[SELECTION]:
[START]
- Directed by: David Burton
- Written by: Dwight Taylor (story) Jo Swerling
- Produced by: Robert North
- Starring: Carole Lombard May Robson
- Cinematography: Ted Tetzlaff
- Edited by: Viola Lawrence
- Music by: Louis Silvers
- Distributed by: Columbia Pictures
- Release date: October 15, 1934;
- Running time: 85 minutes (original release) 76 minutes (current release)
- Country: United States
- Language: English

= Lady by Choice =

1934 film by David Burton

Lady by Choice is a 1934 American romantic drama film released by Columbia Pictures starring Carole Lombard as a fan dancer and May Robson as a homeless drunk asked to pose as the dancer's mother for a publicity stunt, with unexpected consequences. Promoted as a follow-up to Frank Capra's 1933 hit Lady for a Day (1933), it resembles the earlier film only in the casting of Robson.

==Plot==
Cantankerous old lady Patsy Patterson is hauled before Judge Daly on charges of drunk and disorderly conduct. Also in court is fan dancer Alabam Lee, who is facing the judge on a morals charge. Alabam is given a suspended sentence of a year in prison while Patsy is condemned to an old ladies' home by the judge and lawyer Johnny Mill, who is committed to help her.

To help improve her image, Alabam's publicist Front O'Malley and manager Charlie Kendall concoct a plan for her to "adopt" a mother. They visit the old ladies' home with newspaper reporters and photographers ready to sensationalize the stunt. Alabam recognizes Patsy and selects her. Patsy is introduced as the daughter of a Confederate general.

Patsy is touched by Alabam's kind nature and begins to reform herself as well as Alabam. Patsy curtails her drinking and discovers that Kendall has been skimming most of Alabam's nightclub salary; Alabam fires Kendall as a result. Patsy wins $7,000 in a craps game and pretends that the money is from an inheritance. With Alabam out of work, the money is needed.

Patsy also encourages Alabam to take acting, dancing and elocution lessons. Patsy visits theatrical producer David Opper, for whom Patsy was a star many years ago. Opper reluctantly agrees to allow Alabam an audition, but she fails to impress him.

The wealthy Johnny meets Alabam and soon falls in love with her. Alabam tries to extract loan money from him. When Patsy realizes what Alabam is doing, the women quarrel and Patsy leaves Alabam.
[END]
[STATED PROBLEM 1]: In the film's plot summary, why does Alabam fire Kendall?

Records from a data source
[START]
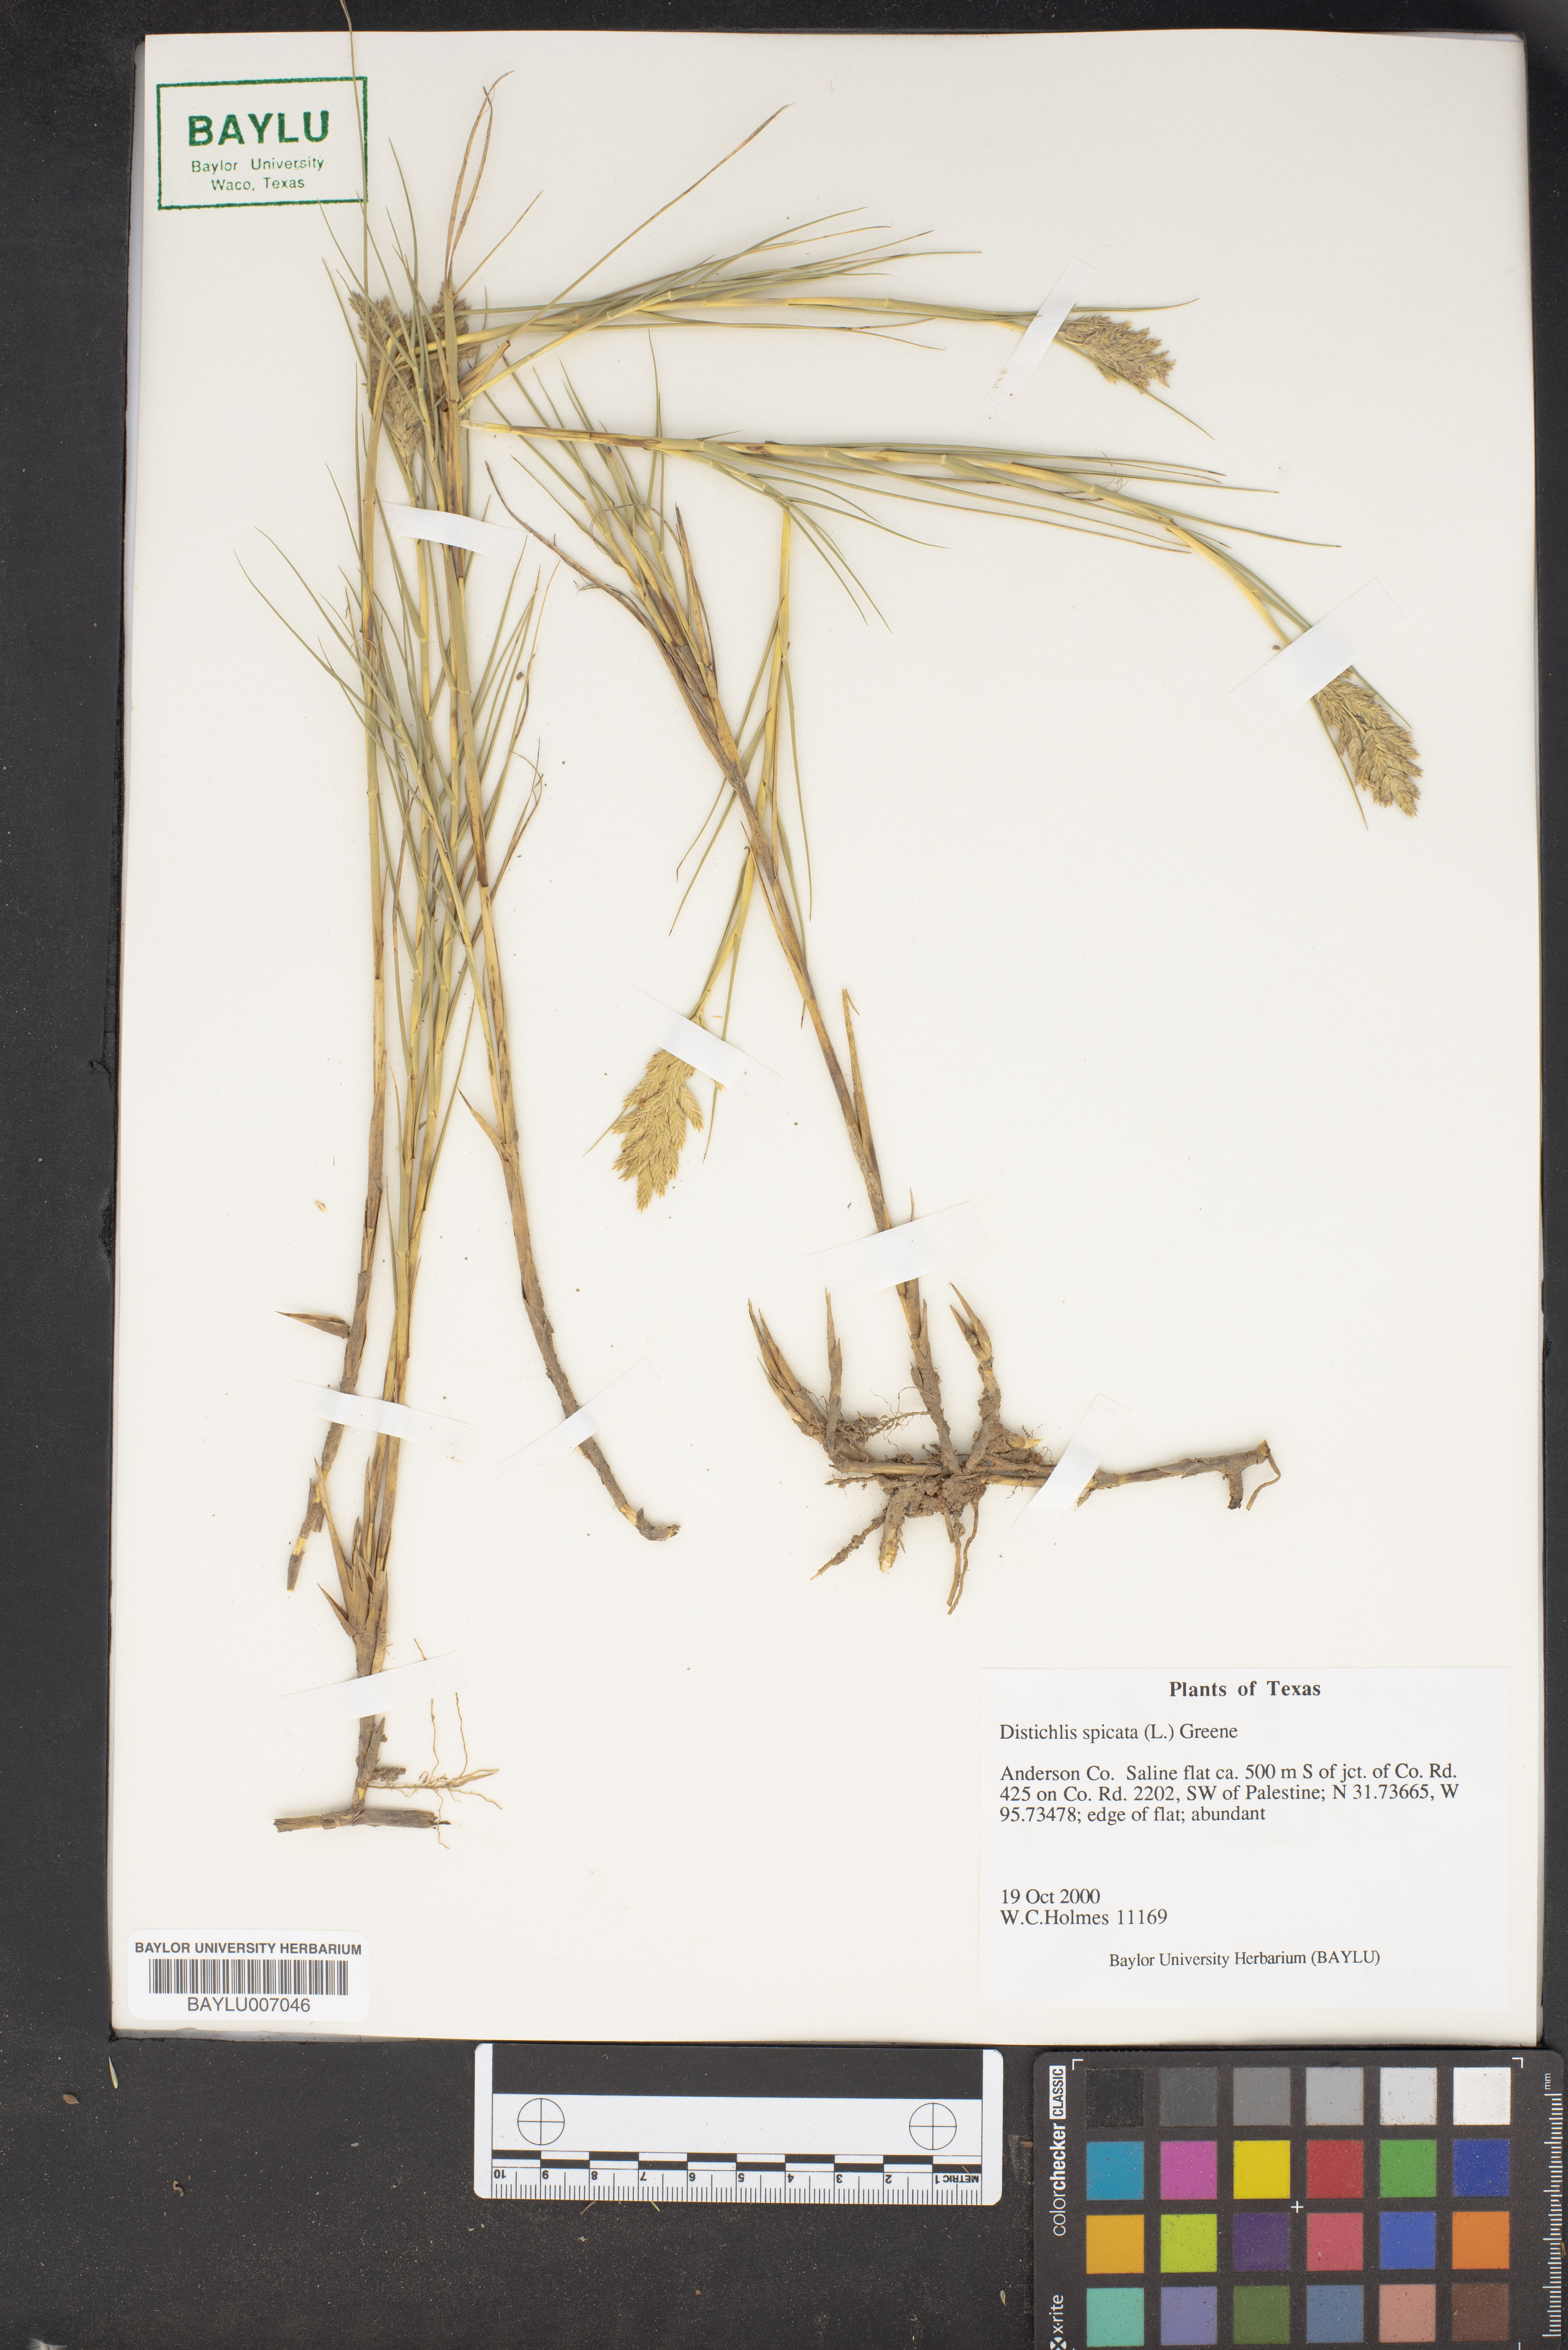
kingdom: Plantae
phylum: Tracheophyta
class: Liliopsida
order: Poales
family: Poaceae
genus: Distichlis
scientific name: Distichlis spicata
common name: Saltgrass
[END]
[STATED PROBLEM 2]: In the listing, rewrite the part that opens with the line containing "order: Poales" and closes with the end of the listing, changing "common name" to "vernacular name" and leaving everything else the same.

[WORKED ANSWER 1]: Alabam fires Kendall because Patsy discovers that he has been skimming most of Alabam's nightclub salary.

[WORKED ANSWER 2]:
order: Poales
family: Poaceae
genus: Distichlis
scientific name: Distichlis spicata
vernacular name: Saltgrass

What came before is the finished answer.